From Taylor-made to Tailor-made 
A century ago Frederick Winslow Taylor's monograph “The Principles of Scientific Management” was published. His insights into modern rational manufacturing remain valid today – in Taylor’s own words: “Analyzing the manufacturing work on elementary processes with scientific based methodologies gives benefits to the economic efficiency of companies and their workers.” Basically, Taylorism still is the dominant paradigm, although methodologies have changed and in nearly all processes computers facilitate and shape the development, manufacture and retirement of products. The great difference: “Taylor-made” has been captured by and extended to “tailor-made” in unprecedented ways. The BMW X3 model for instance now has some 90,000 different versions.

Moreover, in our economically, competitively and environmentally challenging times, manufacturers must become even more efficient in order to survive and thrive. The old adage “When the going gets tough, the tough get going” indicates that now is the time for manufacturers large and small to innovate further towards a seamlessly integrated and “scientifically managed” fabric of information technology, digital manufacturing, simulation and robotics. Today, the design, simulation, validation, manufacture and retirement of innovative products require real-time, global collaboration among people and processes in R&D, product planning, sourcing, development and launch.

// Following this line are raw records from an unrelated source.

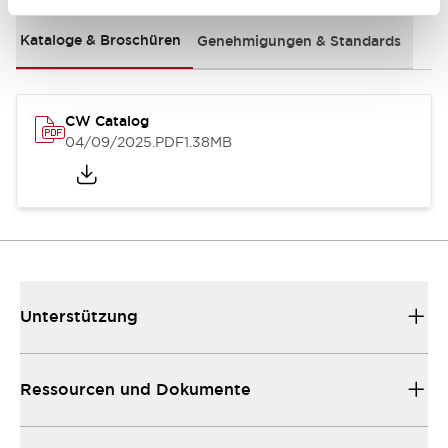
Kataloge & Broschüren
Genehmigungen & Standards
CW Catalog
04/09/2025
.PDF
1.38MB
Unterstützung
Ressourcen und Dokumente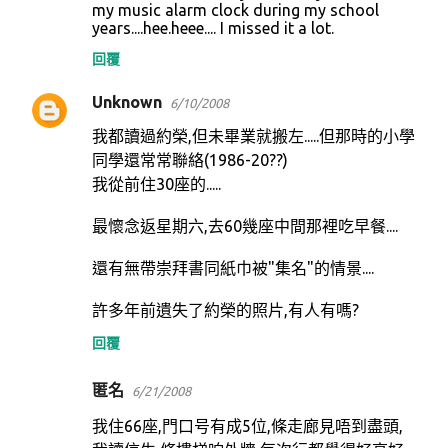
my music alarm clock during my school
years....hee.heee.... I missed it a lot.
回覆
Unknown
6/10/2008
我都讀過約榮,但未畢業就搬左.....但那時的小學
同學還常常聯絡(1986-20??)
我從前住30座的.....
最懷念返星期六,去60幾座中間那裡吃早餐....
還有無帶崇拜書同紙巾被"集名"的情景....
許多年前遺失了約榮的照片,有人有嗎?
回覆
匿名
6/21/2008
我住66座,門口号有成5位,條走廊見唔到盡頭,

Nowadays, the need for Scientific Management, as proposed by Taylor, has been extended to truly science based Product Lifecycle Management. Robust PLM is driven by an intimately related range of key factors: the economic downturn, cost pressure from customers and sales channels, demand for shorter product lifecycles, increased competition, more demanding end customers, globalized markets and supply chains, more complex products, faster commoditization, environmental and energy issues, and last but not least the vast volume of regulatory compliance involved.

Conclusion 
Since the 1980s traditional production methods and tooling have gone digital at an ever faster pace. Evolving from 2D representation via 3D and so-called digital mockup we now have entered the stage of digital manufacturing. It involves an integrated suite of tools to define and simulate all manufacturing operations and resources in the context of a product and a production plant. Modern digital simulation allows engineers to validate and optimize manufacturing processes.

The global era of manufacturing is going on for some time now and is accelerating due to new economic conditions. Today the environment of manufacturing is turbulent and requires permanent adaptation of manufacturing systems, from networks to processes and from real time to long term operations. No doubt, the tools of future engineering, management and manufacturing are digital, distributed and integrated, spanning product lifecycles and continents. Industries are being reshaped globally while digital manufacturing and simulation gain ever more ground as core production strategies and practices.